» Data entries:
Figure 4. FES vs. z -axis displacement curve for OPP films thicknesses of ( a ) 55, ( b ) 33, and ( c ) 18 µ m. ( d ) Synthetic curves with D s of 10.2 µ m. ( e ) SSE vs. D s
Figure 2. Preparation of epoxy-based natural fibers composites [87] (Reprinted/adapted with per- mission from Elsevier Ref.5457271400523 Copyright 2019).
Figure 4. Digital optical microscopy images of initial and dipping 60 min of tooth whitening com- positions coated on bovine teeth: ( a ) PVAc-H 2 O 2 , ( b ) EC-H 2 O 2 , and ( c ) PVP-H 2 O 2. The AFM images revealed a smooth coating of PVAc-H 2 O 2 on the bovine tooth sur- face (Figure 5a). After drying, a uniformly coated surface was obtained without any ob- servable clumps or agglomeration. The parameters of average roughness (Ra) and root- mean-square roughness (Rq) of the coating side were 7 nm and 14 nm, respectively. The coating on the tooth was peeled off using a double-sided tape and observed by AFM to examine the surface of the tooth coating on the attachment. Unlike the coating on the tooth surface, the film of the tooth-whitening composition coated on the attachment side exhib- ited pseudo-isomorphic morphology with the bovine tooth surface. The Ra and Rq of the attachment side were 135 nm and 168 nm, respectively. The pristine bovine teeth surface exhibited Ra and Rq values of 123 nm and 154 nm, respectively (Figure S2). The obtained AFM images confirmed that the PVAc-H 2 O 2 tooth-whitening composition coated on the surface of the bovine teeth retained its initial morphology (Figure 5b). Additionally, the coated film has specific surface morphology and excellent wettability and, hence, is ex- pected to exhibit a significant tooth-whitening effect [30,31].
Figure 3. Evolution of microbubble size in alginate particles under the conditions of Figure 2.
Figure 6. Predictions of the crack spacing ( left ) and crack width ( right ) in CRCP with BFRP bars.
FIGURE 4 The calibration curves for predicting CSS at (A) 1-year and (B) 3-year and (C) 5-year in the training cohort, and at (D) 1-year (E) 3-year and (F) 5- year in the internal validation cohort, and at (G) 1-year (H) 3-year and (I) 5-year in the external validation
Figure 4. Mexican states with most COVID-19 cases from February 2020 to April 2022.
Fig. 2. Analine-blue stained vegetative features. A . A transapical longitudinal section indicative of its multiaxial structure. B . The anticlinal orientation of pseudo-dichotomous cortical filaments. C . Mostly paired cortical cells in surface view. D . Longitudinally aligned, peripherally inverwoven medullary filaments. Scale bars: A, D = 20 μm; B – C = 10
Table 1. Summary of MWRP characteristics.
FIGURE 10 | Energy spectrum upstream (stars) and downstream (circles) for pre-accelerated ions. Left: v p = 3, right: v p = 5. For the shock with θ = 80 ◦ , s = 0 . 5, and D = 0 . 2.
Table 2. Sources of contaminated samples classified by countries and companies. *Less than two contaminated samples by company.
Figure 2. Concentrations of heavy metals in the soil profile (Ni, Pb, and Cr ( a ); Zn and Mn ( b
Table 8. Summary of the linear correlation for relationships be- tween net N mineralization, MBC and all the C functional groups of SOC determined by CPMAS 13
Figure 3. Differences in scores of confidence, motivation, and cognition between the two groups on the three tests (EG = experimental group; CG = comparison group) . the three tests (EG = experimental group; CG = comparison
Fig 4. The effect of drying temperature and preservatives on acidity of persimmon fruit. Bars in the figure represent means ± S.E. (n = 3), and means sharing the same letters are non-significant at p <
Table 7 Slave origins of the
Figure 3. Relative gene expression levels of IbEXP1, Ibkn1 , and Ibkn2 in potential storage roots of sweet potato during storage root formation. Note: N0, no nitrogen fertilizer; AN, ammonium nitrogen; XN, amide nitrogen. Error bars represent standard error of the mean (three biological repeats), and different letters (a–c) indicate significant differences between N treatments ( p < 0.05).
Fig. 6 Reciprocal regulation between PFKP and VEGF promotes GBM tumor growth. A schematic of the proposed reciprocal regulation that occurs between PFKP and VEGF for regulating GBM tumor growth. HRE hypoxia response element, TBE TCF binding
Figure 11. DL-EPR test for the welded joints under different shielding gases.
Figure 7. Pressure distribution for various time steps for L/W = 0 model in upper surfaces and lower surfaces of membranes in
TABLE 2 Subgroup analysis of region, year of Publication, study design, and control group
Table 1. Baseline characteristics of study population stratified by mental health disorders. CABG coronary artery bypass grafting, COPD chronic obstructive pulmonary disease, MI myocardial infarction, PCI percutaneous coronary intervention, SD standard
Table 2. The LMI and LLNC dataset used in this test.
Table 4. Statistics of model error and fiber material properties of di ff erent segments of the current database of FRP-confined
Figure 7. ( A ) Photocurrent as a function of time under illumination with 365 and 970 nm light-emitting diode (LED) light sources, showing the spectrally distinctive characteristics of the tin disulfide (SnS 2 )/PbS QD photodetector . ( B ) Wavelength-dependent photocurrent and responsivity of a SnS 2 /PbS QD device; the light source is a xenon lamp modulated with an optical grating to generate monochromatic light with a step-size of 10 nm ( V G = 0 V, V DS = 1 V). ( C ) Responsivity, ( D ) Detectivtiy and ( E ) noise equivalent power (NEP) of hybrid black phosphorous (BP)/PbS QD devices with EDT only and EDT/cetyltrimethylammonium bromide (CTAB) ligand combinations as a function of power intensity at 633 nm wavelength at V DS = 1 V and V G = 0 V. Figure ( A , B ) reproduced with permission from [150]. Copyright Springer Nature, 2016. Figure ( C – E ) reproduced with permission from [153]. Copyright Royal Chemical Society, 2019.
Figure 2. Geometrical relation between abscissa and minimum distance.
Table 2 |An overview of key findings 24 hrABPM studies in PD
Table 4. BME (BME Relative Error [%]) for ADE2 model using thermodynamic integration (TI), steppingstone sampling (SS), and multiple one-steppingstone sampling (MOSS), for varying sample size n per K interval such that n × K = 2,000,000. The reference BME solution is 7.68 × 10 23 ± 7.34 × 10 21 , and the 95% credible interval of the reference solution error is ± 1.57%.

» WHAT YOU HAVE TO DO: Using the entries above, quote each line verbatim from the first through the line that contains "Figure 2. Preparation".

» ANSWER FOR THIS EXERCISE:
Figure 4. FES vs. z -axis displacement curve for OPP films thicknesses of ( a ) 55, ( b ) 33, and ( c ) 18 µ m. ( d ) Synthetic curves with D s of 10.2 µ m. ( e ) SSE vs. D s
Figure 2. Preparation of epoxy-based natural fibers composites [87] (Reprinted/adapted with per- mission from Elsevier Ref.5457271400523 Copyright 2019).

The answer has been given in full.